The bill, known as BACPAC, calls for a system of bundled payments in the quest to provide better efficiencies in the Medicare system while preserving quality of services for beneficiaries. At issue is language that would require private sector “coordinators” to “guide” patients after hospital discharge.
Leonard Russ, chairman of the board of governors for the American Health Care Association, testified that BACPAC would “introduce a new type of entity between the payer, patients and the provider that would create strong incentives to siphon away valuable resources that could otherwise be used in direct patient care.”
Appearing on behalf of the American Hospital Association, Samuel Hammerman, M.D., said while BACPAC has “some positive attributes,” it does not address many core elements of a bundled payment system and leaves these to the HHS Secretary to develop.

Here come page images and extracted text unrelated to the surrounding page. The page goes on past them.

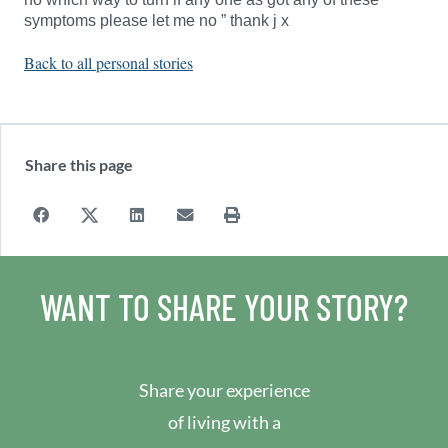
symptoms please let me no ” thank j x
Back to all personal stories
Share this page
WANT TO SHARE YOUR STORY?
Share your experience
of living with a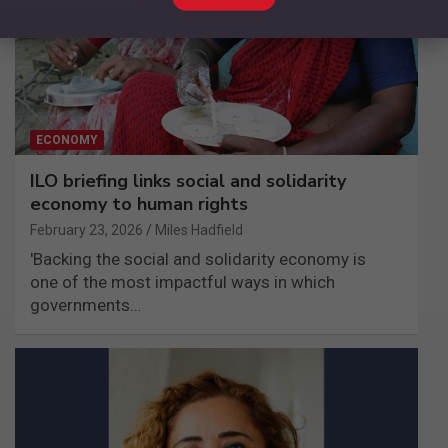
ECONOMY
ILO briefing links social and solidarity
economy to human rights
February 23, 2026
Miles Hadfield
'Backing the social and solidarity economy is
one of the most impactful ways in which
governments…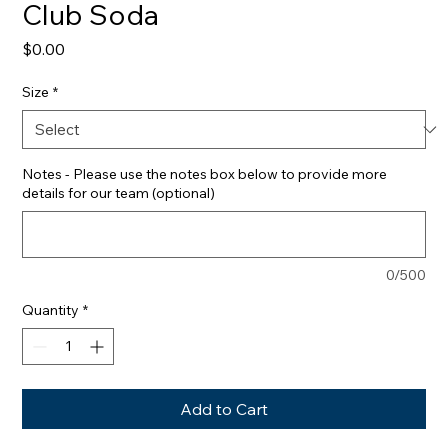
Club Soda
Price
$0.00
Size
*
Notes - Please use the notes box below to provide more
details for our team (optional)
0/500
Quantity
*
Add to Cart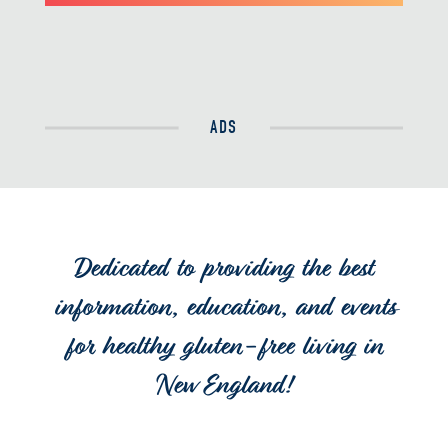
ADS
Dedicated to providing the best
information, education, and events
for healthy gluten-free living in
New England!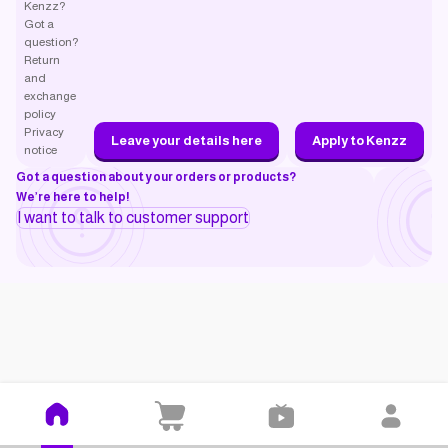
Kenzz?
Got a
question?
Return
and
exchange
policy
Privacy
Leave your details here
Apply to Kenzz
notice
Got a question about your orders or products?
We’re here to help!
I want to talk to customer support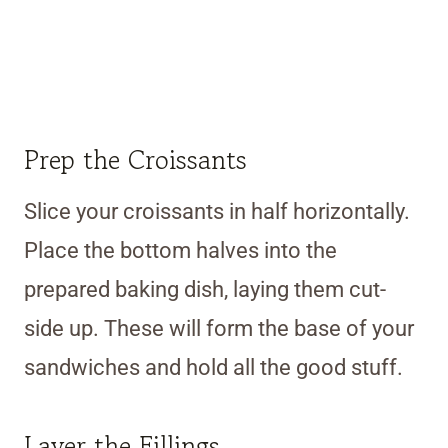
Prep the Croissants
Slice your croissants in half horizontally.
Place the bottom halves into the
prepared baking dish, laying them cut-
side up. These will form the base of your
sandwiches and hold all the good stuff.
Layer the Fillings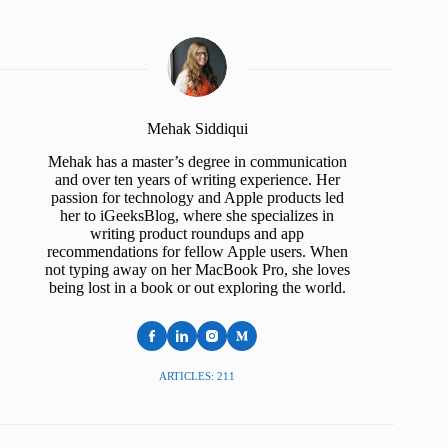
Mehak Siddiqui
Mehak has a master’s degree in communication
and over ten years of writing experience. Her
passion for technology and Apple products led
her to iGeeksBlog, where she specializes in
writing product roundups and app
recommendations for fellow Apple users. When
not typing away on her MacBook Pro, she loves
being lost in a book or out exploring the world.
ARTICLES: 211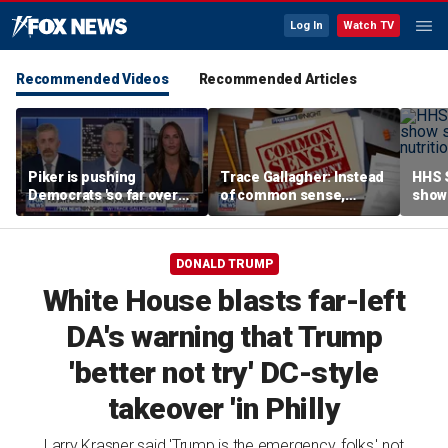
Log In
Watch TV
Recommended Videos
Recommended Articles
Piker is pushing
Trace Gallagher: Instead
HHS S
Democrats 'so far over
of common sense,
show 
the edge': Joel Pollak
Kamala Harris is opting
affor
for 'commie sense'
DONALD TRUMP
White House blasts far-left
DA's warning that Trump
'better not try' DC-style
takeover 'in Philly
Larry Krasner said 'Trump is the emergency, folks,' not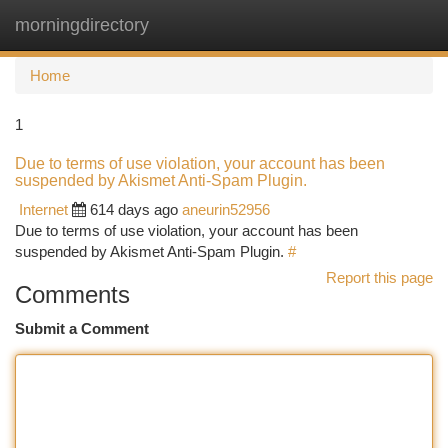
morningdirectory
Togg
navi
Home
1
Due to terms of use violation, your account has been
suspended by Akismet Anti-Spam Plugin.
Internet
614 days ago
aneurin52956
Due to terms of use violation, your account has been
suspended by Akismet Anti-Spam Plugin.
#
Report this page
Comments
Submit a Comment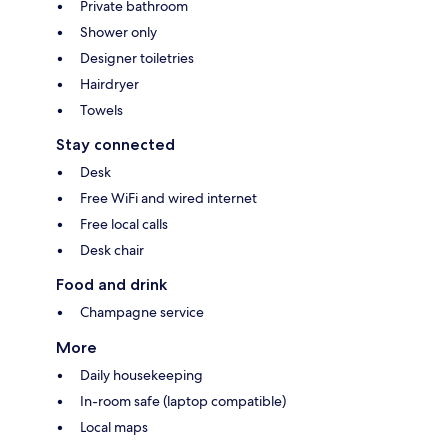
Private bathroom
Shower only
Designer toiletries
Hairdryer
Towels
Stay connected
Desk
Free WiFi and wired internet
Free local calls
Desk chair
Food and drink
Champagne service
More
Daily housekeeping
In-room safe (laptop compatible)
Local maps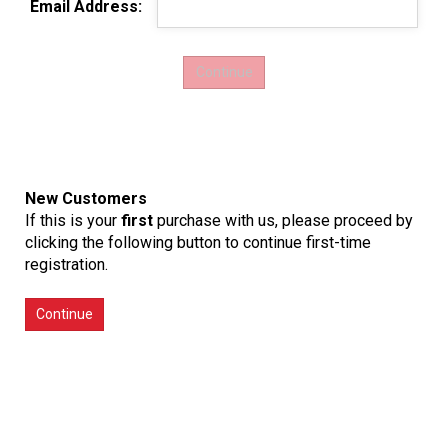
Email Address:
New Customers
If this is your
first
purchase with us, please proceed by
clicking the following button to continue first-time
registration.
Continue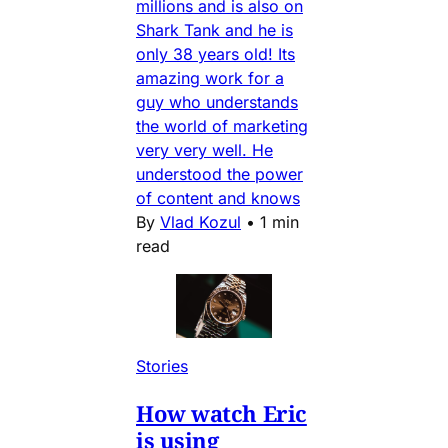
millions and is also on
Shark Tank and he is
only 38 years old! Its
amazing work for a
guy who understands
the world of marketing
very very well. He
understood the power
of content and knows
By
Vlad Kozul
•
1 min
read
Stories
How watch Eric
is using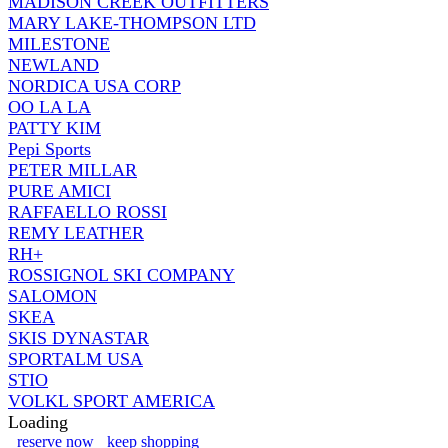
MADISON CREEK OUTFITTERS
MARY LAKE-THOMPSON LTD
MILESTONE
NEWLAND
NORDICA USA CORP
OO LA LA
PATTY KIM
Pepi Sports
PETER MILLAR
PURE AMICI
RAFFAELLO ROSSI
REMY LEATHER
RH+
ROSSIGNOL SKI COMPANY
SALOMON
SKEA
SKIS DYNASTAR
SPORTALM USA
STIO
VOLKL SPORT AMERICA
Loading
reserve now
keep shopping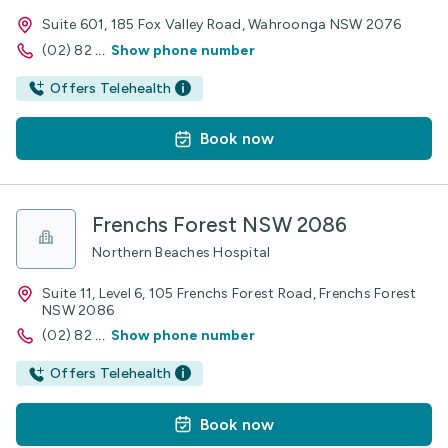
Suite 601, 185 Fox Valley Road, Wahroonga NSW 2076
(02) 82
...
Show phone number
Offers Telehealth
Book now
Frenchs Forest NSW 2086
Northern Beaches Hospital
Suite 11, Level 6, 105 Frenchs Forest Road, Frenchs Forest
NSW 2086
(02) 82
...
Show phone number
Offers Telehealth
Book now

“Given BACPAC’s gaps, such as details on payments rates, a payment process, provider network requirements, a patient assessment process, and quality standards, the BACPAC bill appears to leave a great deal of policy work to CMS,” said Hammerman.
Post-acute providers also have concerns that BACPAC would “shortcut the comprehensive payment reform processes that Congress launched in 2010,” Hammerman added.